I still struggle with it. I still find myself pointing at a fountain and saying, ‘Look, honey, that’s 17th-century craftsmanship!’ while he’s trying to see if he can balance a pebble on his knee. But I’m trying to be better. I’m trying to accept that SPF 56 is easier to formulate than a ‘perfect’ childhood memory. In the lab, I can control the variables. I can adjust the pH, I can tweak the preservatives, I can ensure stability. But a child on vacation is a volatile compound. They react to pressure, to temperature, to the lack of familiar cereal. You cannot stabilize a toddler in a foreign country. You can only hope to contain the spill. And maybe, if we’re lucky, we can find a few things-a book, a story, a specific puddle-that makes the 666 miles we traveled feel like something other than a long walk to a different bathroom.

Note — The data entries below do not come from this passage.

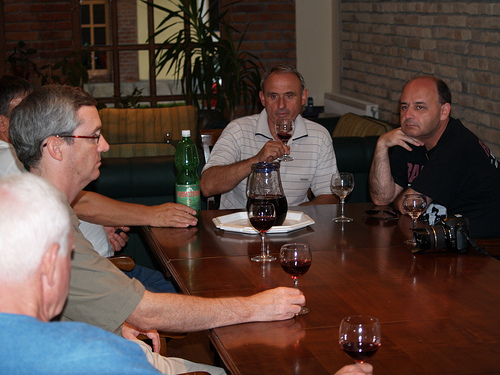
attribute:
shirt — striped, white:
[220, 104, 357, 215]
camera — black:
[407, 208, 498, 270]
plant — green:
[140, 0, 297, 100]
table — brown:
[146, 211, 498, 338]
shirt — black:
[390, 124, 499, 241]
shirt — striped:
[198, 107, 343, 217]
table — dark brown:
[147, 192, 499, 370]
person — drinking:
[170, 54, 378, 222]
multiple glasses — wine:
[238, 162, 473, 365]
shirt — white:
[204, 109, 343, 208]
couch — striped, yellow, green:
[109, 102, 201, 154]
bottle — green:
[175, 127, 202, 217]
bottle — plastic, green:
[171, 127, 206, 223]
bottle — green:
[165, 129, 206, 231]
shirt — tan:
[69, 237, 142, 331]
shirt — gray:
[19, 168, 145, 337]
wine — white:
[330, 181, 355, 200]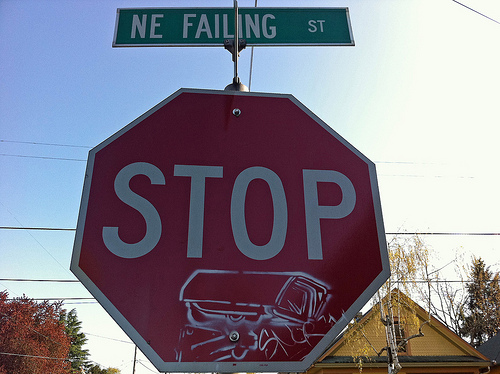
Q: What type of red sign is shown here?
A: A stop sign.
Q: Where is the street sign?
A: Above the stop sign.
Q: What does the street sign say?
A: NE Failing St.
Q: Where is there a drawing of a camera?
A: On the stop sign.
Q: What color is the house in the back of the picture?
A: Yellow.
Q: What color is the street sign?
A: Green.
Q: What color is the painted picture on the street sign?
A: White.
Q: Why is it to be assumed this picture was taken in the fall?
A: One of the trees has turned color.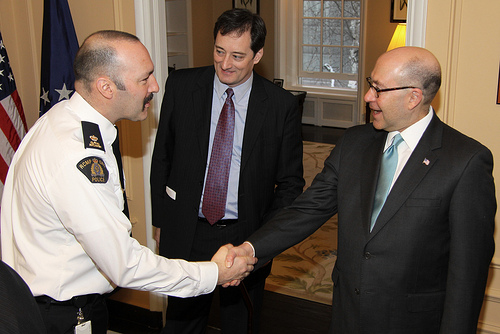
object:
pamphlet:
[162, 185, 179, 200]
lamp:
[386, 23, 411, 50]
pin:
[418, 155, 431, 172]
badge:
[75, 154, 110, 184]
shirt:
[0, 92, 217, 301]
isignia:
[80, 112, 103, 147]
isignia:
[75, 155, 112, 188]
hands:
[207, 239, 258, 287]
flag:
[36, 10, 76, 98]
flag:
[1, 31, 30, 185]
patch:
[75, 153, 109, 183]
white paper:
[163, 184, 177, 201]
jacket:
[150, 61, 307, 255]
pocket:
[160, 192, 176, 216]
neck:
[210, 68, 256, 90]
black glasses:
[367, 75, 419, 95]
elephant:
[74, 153, 113, 186]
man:
[304, 39, 500, 334]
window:
[289, 1, 365, 96]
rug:
[257, 113, 370, 308]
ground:
[403, 97, 428, 125]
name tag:
[64, 306, 99, 332]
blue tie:
[368, 134, 402, 232]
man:
[149, 5, 309, 332]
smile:
[216, 66, 238, 76]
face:
[212, 40, 251, 85]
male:
[0, 31, 260, 331]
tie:
[354, 132, 407, 229]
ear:
[249, 39, 271, 67]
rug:
[274, 218, 331, 310]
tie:
[203, 85, 238, 221]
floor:
[262, 127, 353, 303]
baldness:
[75, 24, 148, 72]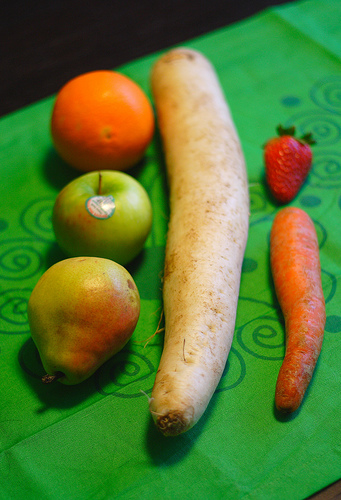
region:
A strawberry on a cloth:
[255, 125, 329, 202]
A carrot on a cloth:
[255, 195, 319, 429]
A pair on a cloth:
[18, 255, 135, 398]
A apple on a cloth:
[56, 162, 150, 256]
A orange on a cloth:
[43, 72, 155, 168]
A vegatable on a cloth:
[110, 175, 258, 437]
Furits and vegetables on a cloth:
[3, 65, 319, 444]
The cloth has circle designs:
[213, 315, 278, 436]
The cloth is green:
[43, 368, 124, 485]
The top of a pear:
[31, 351, 90, 402]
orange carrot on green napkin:
[274, 213, 327, 420]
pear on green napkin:
[39, 252, 126, 371]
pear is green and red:
[27, 256, 113, 369]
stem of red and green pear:
[40, 371, 79, 399]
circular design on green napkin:
[100, 353, 151, 405]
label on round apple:
[79, 197, 103, 217]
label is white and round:
[84, 196, 116, 218]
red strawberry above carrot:
[254, 120, 307, 205]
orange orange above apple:
[60, 88, 139, 159]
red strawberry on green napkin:
[263, 116, 328, 191]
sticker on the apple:
[85, 191, 117, 219]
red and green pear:
[26, 255, 140, 387]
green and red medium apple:
[50, 167, 152, 265]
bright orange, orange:
[50, 69, 154, 169]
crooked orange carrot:
[268, 207, 326, 414]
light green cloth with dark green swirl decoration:
[1, 0, 340, 499]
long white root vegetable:
[146, 47, 249, 437]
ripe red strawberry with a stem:
[259, 123, 317, 202]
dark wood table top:
[0, 0, 340, 499]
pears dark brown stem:
[39, 369, 64, 385]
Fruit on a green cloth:
[32, 83, 306, 350]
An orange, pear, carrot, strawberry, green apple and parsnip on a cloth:
[52, 89, 294, 301]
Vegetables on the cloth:
[175, 192, 321, 352]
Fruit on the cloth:
[31, 70, 131, 330]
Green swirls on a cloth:
[215, 303, 306, 367]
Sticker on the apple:
[78, 186, 125, 225]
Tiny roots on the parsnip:
[144, 299, 196, 378]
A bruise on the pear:
[115, 263, 143, 318]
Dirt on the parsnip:
[165, 233, 190, 280]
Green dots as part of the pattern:
[276, 85, 308, 116]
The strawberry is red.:
[258, 133, 316, 204]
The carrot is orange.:
[269, 209, 324, 415]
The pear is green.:
[20, 252, 133, 378]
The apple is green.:
[49, 159, 154, 259]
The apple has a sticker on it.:
[76, 191, 119, 217]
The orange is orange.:
[51, 66, 150, 167]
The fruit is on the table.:
[44, 67, 330, 420]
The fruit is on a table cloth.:
[2, 97, 332, 495]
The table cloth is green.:
[1, 101, 337, 493]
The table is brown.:
[5, 3, 174, 75]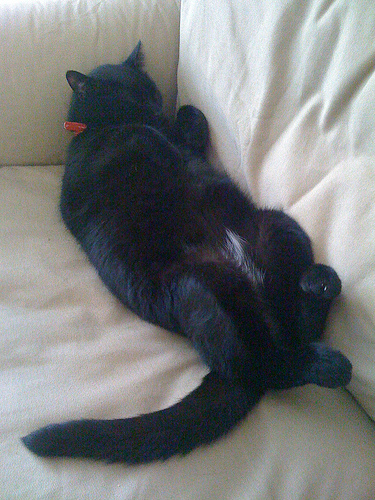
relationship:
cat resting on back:
[20, 40, 356, 465] [74, 180, 172, 323]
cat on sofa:
[20, 40, 356, 465] [1, 6, 369, 498]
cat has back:
[20, 40, 356, 465] [74, 180, 172, 323]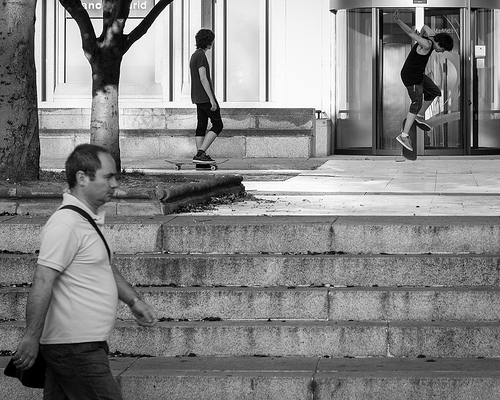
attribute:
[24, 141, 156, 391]
man — walking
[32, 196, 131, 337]
shirt — light colored, white, polo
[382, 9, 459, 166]
boy — jumping, jumping off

We need to stop apologize for our children’s lack of interest in the ‘important’ things. Their world is small, and that is its beauty. To them, the 6 stairs leading up to a cathedral are far more interesting than the altar inside. The stairs are a challenge; the altar is just a thing you can’t touch. If we can see the stairs through their eyes, maybe the vacation stops being a performance and starts being a shared life. We don’t need to be ‘Good Parents’ on vacation. We just need to be there. We need to be the people who can’t open the pickle jar but can still laugh at the absurdity of it. We need to be the people who realize that a $1206 plane ticket is a very expensive way to buy a memory of a beetle, but that the beetle might be exactly what was needed.